Task instructions:
Copy the section of the Air India bombing passage from "Click on the" to "their cargo holds." word for word.

Exercise passage:
The debate about NDP leader Jagmeet Singh’s views on Talwinder Singh Parmar, the mastermind of the 1985 Air India bombing, as well as Singh’s appearance at Sikh independence events where extremist views were on display, continues to unfold. Yet to a whole generation the Air India bombing, and the deadly events that preceded it, happened too long ago to be even a distant memory.

Here then, in reverse chronological order, are excerpts from the Maclean’s archives on the terror attack that claimed the lives of more than 300 people, the assassination of Indian prime minister Indira Gandhi by her Sikh bodyguards and the bloodbath that followed, as well as the Indian military’s storming of the Golden Temple in 1984 which left 500 dead.

Click on the links for the full articles.

May 28, 2007: Air India: After 22 years, now’s the time for truth

The Air India bombings, which claimed 331 lives, most of them Canadian, almost 22 years ago, has belatedly been called Canada’s 9/11. In truth, it was never close to that. The date, June 23, 1985, is not seared into the nation’s soul. The events of that day snuffed out hundreds of innocent lives and altered the destinies of thousands more, but it neither shook the foundations of government, nor transformed its policies. It was not, in the main, even officially acknowledged as an act of terrorism. The political word “tragedy” seemed safer, somehow. It did not carry the same imperative for a rigorous public examination of the cascade of intelligence failures that allowed two planes to depart Vancouver International Airport with bombs planted in their cargo holds.

It is only now, in an Ottawa hearing room, that retired Supreme Court justice John Major has a mandate to probe the past—after key players have died and memories have been dimmed by time. For all that, the revelations that have rocked the hearing in recent weeks prove the merits of revisiting the disaster. As well, documents made public by the inquiry, and combed through by Maclean’s, point to a tragic series of miscues, and disastrous false assumptions. They convey a cumulative, powerful impression that the worst terrorist attack in Canadian history might have been averted if clear warnings, repeated over several months, had been heeded.

Dataset records:
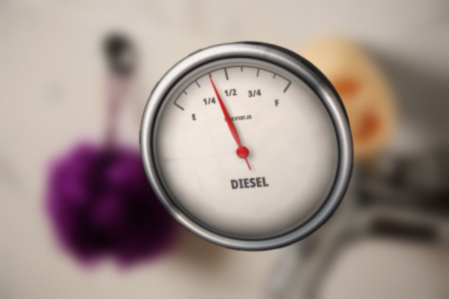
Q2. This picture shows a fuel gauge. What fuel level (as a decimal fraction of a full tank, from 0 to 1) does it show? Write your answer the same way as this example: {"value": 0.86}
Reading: {"value": 0.375}
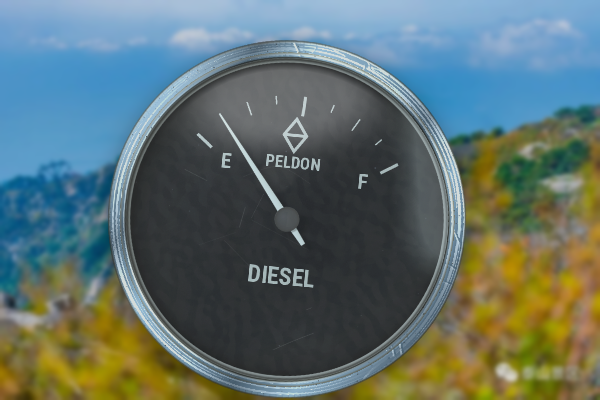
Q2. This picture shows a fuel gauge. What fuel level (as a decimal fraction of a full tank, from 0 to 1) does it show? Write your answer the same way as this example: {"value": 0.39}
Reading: {"value": 0.125}
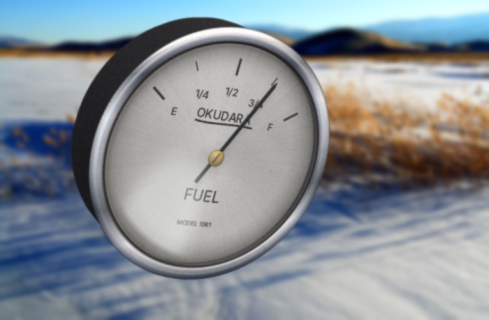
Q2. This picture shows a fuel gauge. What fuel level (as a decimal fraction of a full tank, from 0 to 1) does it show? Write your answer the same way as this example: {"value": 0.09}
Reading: {"value": 0.75}
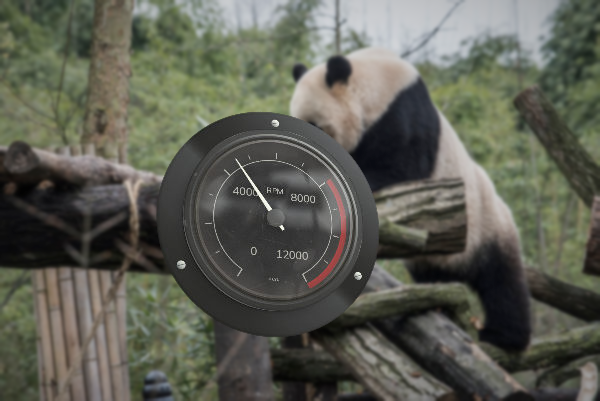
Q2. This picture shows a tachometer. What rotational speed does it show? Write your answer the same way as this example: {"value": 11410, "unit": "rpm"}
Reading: {"value": 4500, "unit": "rpm"}
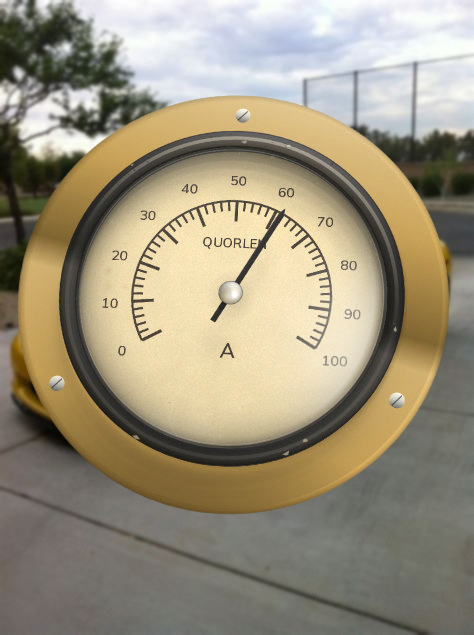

Task result:
Click on the links for the full articles.

May 28, 2007: Air India: After 22 years, now’s the time for truth

The Air India bombings, which claimed 331 lives, most of them Canadian, almost 22 years ago, has belatedly been called Canada’s 9/11. In truth, it was never close to that. The date, June 23, 1985, is not seared into the nation’s soul. The events of that day snuffed out hundreds of innocent lives and altered the destinies of thousands more, but it neither shook the foundations of government, nor transformed its policies. It was not, in the main, even officially acknowledged as an act of terrorism. The political word “tragedy” seemed safer, somehow. It did not carry the same imperative for a rigorous public examination of the cascade of intelligence failures that allowed two planes to depart Vancouver International Airport with bombs planted in their cargo holds.